‘I could see gas masks all around and [the fighters] were all talking about this. Everyone was already having problems with their eyes. One day I did an interview with the commander of the little position. These guys are used to shelling, fighting, snipers. That’s their life. But chemicals, you never know. It has a real psychological effect. You cannot smell it or see it for certain. Sometimes there is not even smoke.
At first I was scared with what I saw and what I was carrying, because we knew it was something that could change everything….My colleague and I had a long argument. Should we release everything when we were stuck in Damascus? Do we run the story and send it to the newspapers right away? But then we would be a bigger target, so we decided to not do it.’
Image by Laurent Van der Stockt/Reportage by Getty Images, from Nerve Gas in Syria
The boneheaded war in Iraq is claiming tens of thousands more lives now that it’s tied the hands of the US and allies from intervening in the Middle East when something really has to be done. There is no win in sight for either side, and even when arms are eventually lain down what will remain but sectarian conflict, a ruined infrastructure, a lost dream of democracy for what had been one of the most stable nations in the region, hundreds of thousands dead and countless lost landmarks and cultural icons from the birthplace of civilization.
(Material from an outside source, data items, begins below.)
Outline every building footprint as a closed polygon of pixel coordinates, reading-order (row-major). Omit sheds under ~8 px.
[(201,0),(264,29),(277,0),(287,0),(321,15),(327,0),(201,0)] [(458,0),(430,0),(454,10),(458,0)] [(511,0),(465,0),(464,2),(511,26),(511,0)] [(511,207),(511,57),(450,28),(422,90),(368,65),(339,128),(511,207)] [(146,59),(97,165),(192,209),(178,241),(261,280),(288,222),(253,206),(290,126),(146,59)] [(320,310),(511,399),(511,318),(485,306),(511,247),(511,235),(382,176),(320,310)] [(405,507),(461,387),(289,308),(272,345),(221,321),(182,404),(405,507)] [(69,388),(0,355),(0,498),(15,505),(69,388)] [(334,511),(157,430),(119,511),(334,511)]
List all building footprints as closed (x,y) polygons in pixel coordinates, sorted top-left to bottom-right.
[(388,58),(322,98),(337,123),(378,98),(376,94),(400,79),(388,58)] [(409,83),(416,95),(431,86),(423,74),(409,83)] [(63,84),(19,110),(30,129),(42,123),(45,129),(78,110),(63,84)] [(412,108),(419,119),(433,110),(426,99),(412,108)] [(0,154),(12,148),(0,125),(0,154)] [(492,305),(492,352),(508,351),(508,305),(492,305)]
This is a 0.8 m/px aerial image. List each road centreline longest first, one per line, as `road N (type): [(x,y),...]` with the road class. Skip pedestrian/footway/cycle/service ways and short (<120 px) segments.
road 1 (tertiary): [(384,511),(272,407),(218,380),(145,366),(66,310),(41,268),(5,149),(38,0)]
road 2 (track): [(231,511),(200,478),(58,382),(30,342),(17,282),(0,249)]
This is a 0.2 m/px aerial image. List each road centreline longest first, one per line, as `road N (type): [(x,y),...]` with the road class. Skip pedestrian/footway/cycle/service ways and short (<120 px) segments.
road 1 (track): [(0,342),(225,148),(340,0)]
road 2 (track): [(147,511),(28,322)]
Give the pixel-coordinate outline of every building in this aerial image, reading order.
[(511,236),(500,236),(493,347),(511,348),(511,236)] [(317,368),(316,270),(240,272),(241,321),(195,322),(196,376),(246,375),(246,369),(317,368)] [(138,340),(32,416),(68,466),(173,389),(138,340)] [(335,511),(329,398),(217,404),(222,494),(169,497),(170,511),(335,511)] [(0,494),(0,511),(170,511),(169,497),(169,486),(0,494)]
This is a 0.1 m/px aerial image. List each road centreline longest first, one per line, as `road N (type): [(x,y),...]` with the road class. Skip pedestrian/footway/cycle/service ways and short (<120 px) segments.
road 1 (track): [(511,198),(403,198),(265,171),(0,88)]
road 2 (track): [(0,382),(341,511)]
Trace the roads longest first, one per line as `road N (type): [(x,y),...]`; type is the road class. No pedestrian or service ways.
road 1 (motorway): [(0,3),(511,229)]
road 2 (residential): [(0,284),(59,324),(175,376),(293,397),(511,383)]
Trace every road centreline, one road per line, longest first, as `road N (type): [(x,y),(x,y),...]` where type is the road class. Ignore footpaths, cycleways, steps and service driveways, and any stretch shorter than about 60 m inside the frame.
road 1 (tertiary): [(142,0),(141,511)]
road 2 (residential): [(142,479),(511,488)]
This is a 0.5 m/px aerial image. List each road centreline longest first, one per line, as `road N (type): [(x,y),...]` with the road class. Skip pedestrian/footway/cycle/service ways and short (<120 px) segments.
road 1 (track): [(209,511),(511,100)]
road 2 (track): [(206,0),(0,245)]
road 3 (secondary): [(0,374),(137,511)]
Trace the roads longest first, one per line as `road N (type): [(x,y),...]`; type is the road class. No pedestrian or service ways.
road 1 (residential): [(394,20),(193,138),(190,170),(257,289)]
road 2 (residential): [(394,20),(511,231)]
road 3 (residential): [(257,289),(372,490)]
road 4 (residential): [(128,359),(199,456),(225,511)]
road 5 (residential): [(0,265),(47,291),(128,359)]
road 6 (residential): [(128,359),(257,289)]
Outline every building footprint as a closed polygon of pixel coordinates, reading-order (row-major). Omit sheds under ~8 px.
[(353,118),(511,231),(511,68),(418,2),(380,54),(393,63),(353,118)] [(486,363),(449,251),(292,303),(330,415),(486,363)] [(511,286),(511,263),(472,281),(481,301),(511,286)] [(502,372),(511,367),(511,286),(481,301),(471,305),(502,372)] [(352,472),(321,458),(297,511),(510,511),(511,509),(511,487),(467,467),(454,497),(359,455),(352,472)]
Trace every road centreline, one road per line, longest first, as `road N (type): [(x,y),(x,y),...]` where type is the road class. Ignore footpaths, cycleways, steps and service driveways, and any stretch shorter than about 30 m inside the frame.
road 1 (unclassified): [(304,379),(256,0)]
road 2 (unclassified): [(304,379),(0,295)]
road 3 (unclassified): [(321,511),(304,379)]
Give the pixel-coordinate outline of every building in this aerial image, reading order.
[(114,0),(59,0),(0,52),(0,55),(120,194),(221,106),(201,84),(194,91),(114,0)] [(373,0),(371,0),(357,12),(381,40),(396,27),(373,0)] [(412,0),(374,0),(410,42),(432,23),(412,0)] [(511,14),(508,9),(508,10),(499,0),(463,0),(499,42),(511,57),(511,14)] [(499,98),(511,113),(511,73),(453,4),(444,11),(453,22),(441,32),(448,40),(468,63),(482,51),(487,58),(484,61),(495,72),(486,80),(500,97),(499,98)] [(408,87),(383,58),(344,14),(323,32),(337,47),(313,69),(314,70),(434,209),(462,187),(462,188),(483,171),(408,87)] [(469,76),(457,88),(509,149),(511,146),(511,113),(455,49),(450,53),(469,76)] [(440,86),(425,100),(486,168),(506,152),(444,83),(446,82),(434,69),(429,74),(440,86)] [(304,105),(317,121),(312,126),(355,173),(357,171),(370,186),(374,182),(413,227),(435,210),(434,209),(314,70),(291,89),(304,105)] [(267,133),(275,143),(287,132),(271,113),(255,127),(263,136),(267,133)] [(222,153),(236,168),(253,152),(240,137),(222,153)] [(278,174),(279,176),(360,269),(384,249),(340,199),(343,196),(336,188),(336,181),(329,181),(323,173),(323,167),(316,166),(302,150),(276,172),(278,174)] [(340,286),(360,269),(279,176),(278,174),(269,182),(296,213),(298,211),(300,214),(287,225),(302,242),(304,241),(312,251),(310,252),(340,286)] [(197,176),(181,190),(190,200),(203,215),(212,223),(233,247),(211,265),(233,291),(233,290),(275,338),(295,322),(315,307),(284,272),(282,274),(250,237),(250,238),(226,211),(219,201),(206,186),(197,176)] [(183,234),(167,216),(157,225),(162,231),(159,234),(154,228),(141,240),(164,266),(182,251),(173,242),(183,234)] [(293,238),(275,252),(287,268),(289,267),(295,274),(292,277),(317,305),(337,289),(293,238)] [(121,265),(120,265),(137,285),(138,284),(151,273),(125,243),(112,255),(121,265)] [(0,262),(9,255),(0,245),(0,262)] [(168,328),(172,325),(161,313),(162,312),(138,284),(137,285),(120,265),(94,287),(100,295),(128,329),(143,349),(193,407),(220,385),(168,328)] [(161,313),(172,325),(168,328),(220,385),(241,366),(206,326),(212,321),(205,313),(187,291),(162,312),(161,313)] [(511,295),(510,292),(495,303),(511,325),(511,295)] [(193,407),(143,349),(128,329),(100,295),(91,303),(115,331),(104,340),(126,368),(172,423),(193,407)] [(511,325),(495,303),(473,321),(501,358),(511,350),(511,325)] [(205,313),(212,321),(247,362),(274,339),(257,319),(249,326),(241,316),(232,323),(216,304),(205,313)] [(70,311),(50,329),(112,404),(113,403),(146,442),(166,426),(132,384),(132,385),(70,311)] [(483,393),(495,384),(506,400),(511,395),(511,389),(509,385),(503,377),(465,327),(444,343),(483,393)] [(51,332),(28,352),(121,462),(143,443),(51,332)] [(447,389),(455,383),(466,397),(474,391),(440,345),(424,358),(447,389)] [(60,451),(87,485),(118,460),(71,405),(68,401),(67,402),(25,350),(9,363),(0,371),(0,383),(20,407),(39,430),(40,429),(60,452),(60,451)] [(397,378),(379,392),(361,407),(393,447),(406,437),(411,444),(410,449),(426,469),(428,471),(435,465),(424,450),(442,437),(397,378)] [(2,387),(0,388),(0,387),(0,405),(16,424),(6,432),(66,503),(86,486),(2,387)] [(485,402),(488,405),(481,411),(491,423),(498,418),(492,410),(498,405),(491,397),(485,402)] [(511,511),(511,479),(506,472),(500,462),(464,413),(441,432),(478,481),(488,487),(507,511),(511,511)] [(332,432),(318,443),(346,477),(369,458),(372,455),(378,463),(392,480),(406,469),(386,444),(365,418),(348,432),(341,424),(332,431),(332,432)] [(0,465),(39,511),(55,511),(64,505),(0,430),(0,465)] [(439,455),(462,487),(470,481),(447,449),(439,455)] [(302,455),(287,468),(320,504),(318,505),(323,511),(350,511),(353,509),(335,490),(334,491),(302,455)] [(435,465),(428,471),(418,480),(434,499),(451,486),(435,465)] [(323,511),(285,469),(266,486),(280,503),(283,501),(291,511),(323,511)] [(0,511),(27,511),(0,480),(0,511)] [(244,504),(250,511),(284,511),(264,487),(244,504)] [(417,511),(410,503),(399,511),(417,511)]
Politics don’t matter, the past doesn’t matter, the fact that the US has never properly lived up to the image it likes to display of helping the rest of the world achieve democracy and intervening in atrocities doesn’t matter, that the government wants to pretend this country hasn’t toppled and instated dozens of governments over the years around the world but can’t be involved now doesn’t matter, that this threatens to be a new Cold War like proxy war following the renewed tensions between the US and Russia doesn’t matter, that there is no easy solution in sight doesn’t matter, that the economy isn’t strong doesn’t matter; all that matters is now and what is happening, human to human and talking and politicking has let the worst humanitarian crisis in the world fester, led to the largest conflict migration in generations and continues to allow torture, disappearances and the use of chemical weapons to stand.
It doesn’t have to be boots on the ground to turn the tide, Libya proved that, but more importantly the US should have been using the Arab Spring as an opportunity to live up to the false buzzword of “exporting democracy” and earn back a positive reputation on the world stage through advising and aid. We still can.
Mincing words and debating non-intervention while the bullets flew left a millions dead in Rwanda, the Congo, Liberia, Sierra Leone, Angola, Chile, etc., don’t let more nations join that shameful list.